**EXERCISE REQUIREMENTS**
1: From the neutrino talk announcement, reproduce the passage word for word, starting at "Nearly 90 years" and ending at "neutrinos there are.".
2: According to the neutrino talk announcement, what facts about the neutrino do we not yet know? List each one.
3: Continue the neutrino talk announcement from its last sentence.

Start of SUPPLIED PASSAGE

Completing our Picture of the Neutrino

Time

-

Locations

PS 111

Speaker:

Josh Spitz, Norman M. Leff professor of physics, Michigan University

 

Description:

Nearly 90 years after its proposed existence, the neutrino remains

largely mysterious and elusive. We don't know if matter neutrinos 

behave differently than antimatter neutrinos, we don't know which of

the neutrinos is heaviest, and we don't know how many types of

neutrinos there are.

The MiniBooNE short-baseline neutrino experiment has recently reported

a significant (4.5sigma) excess of electron-neutrino- like events in an

originally muon-neutrino beam. An oscillation interpretation of this

data would require at least four neutrino types and indicate new

physics beyond the three neutrino paradigm. MiniBooNE is not alone in

its anomalous observations of possible new neutrino mixing, as there

may be hints from other experiments as well. This talk will discuss

the recent MiniBooNE result, possible non-neutrino interpretations,

and prospects for future accelerator-based measurements. In

particular, Fermilab's Short-Baseline Neutrino (SBN) and the J-PARC

Sterile Neutrino Search at the J-PARC Spallation Neutron Source

(JSNS2) experiments will directly address these anomalies in the next

few years.

End of SUPPLIED PASSAGE
Start of DATA EXTRACTS

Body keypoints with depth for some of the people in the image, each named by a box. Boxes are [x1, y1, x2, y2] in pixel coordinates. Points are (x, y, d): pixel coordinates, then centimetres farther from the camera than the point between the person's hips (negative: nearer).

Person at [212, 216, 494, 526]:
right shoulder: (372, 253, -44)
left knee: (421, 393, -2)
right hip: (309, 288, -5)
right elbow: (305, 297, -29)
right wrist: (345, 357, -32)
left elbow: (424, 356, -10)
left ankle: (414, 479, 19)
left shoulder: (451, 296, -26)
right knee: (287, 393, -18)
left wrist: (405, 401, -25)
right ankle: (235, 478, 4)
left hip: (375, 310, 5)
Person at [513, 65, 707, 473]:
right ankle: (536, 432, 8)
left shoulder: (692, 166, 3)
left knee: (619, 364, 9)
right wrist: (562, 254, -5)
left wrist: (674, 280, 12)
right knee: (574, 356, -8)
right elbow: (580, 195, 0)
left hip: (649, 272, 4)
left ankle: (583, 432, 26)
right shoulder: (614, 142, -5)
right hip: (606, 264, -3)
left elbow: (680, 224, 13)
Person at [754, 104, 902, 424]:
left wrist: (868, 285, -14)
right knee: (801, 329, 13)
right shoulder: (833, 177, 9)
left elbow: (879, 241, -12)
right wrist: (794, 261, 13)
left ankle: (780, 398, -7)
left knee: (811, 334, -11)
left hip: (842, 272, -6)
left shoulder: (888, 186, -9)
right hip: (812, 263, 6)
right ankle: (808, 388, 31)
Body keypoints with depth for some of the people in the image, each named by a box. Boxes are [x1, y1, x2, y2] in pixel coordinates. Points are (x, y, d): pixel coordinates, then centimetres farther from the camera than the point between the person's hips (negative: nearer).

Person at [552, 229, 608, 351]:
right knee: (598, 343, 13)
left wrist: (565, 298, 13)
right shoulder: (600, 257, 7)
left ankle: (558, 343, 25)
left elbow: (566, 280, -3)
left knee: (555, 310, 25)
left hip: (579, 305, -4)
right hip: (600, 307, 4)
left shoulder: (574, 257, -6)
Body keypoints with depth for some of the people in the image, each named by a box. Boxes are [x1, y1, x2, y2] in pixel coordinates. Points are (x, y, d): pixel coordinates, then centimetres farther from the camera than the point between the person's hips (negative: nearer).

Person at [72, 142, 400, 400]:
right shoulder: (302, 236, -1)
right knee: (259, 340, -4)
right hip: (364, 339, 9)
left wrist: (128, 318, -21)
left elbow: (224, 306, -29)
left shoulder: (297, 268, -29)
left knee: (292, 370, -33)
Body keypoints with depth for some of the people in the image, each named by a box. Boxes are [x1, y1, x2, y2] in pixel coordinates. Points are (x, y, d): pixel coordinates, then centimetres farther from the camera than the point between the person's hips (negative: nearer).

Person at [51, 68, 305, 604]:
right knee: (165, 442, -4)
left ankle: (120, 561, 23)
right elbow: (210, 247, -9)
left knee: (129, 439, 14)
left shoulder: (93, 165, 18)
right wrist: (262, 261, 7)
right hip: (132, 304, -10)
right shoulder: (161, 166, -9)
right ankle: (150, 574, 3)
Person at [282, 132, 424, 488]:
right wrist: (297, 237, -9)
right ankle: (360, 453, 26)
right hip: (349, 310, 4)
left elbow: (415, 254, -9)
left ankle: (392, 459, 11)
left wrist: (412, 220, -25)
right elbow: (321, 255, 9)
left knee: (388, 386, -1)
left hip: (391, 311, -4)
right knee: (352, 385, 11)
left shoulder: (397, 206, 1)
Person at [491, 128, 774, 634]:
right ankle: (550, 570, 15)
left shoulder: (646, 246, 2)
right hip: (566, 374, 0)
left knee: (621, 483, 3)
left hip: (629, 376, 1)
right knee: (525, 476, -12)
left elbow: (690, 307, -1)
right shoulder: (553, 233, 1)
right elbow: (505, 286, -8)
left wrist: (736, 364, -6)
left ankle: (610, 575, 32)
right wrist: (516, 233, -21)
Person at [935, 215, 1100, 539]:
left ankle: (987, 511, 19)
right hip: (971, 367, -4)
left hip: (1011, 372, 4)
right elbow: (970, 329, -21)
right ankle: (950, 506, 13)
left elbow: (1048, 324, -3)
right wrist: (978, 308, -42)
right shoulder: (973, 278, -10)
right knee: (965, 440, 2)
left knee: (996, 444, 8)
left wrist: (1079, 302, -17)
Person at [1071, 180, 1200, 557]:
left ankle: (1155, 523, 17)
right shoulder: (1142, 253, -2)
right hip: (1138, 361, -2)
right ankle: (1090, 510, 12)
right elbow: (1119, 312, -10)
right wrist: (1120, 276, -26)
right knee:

End of DATA EXTRACTS

**WRITTEN RESPONSES**
1:
Nearly 90 years after its proposed existence, the neutrino remains

largely mysterious and elusive. We don't know if matter neutrinos 

behave differently than antimatter neutrinos, we don't know which of

the neutrinos is heaviest, and we don't know how many types of

neutrinos there are.

2:
- Whether matter neutrinos behave differently than antimatter neutrinos
- Which of the neutrinos is heaviest
- How many types of neutrinos there are

3:
Along with discussing the recent MiniBooNE results and introducing SBN

and JSNS2, I will touch on the first measurement of the 236 MeV kaon

decay-at-rest neutrino, recently performed with MiniBooNE. The

significance of this and future studies, in terms of elucidating both

the neutrino-nucleus interaction and oscillations, will be emphasized.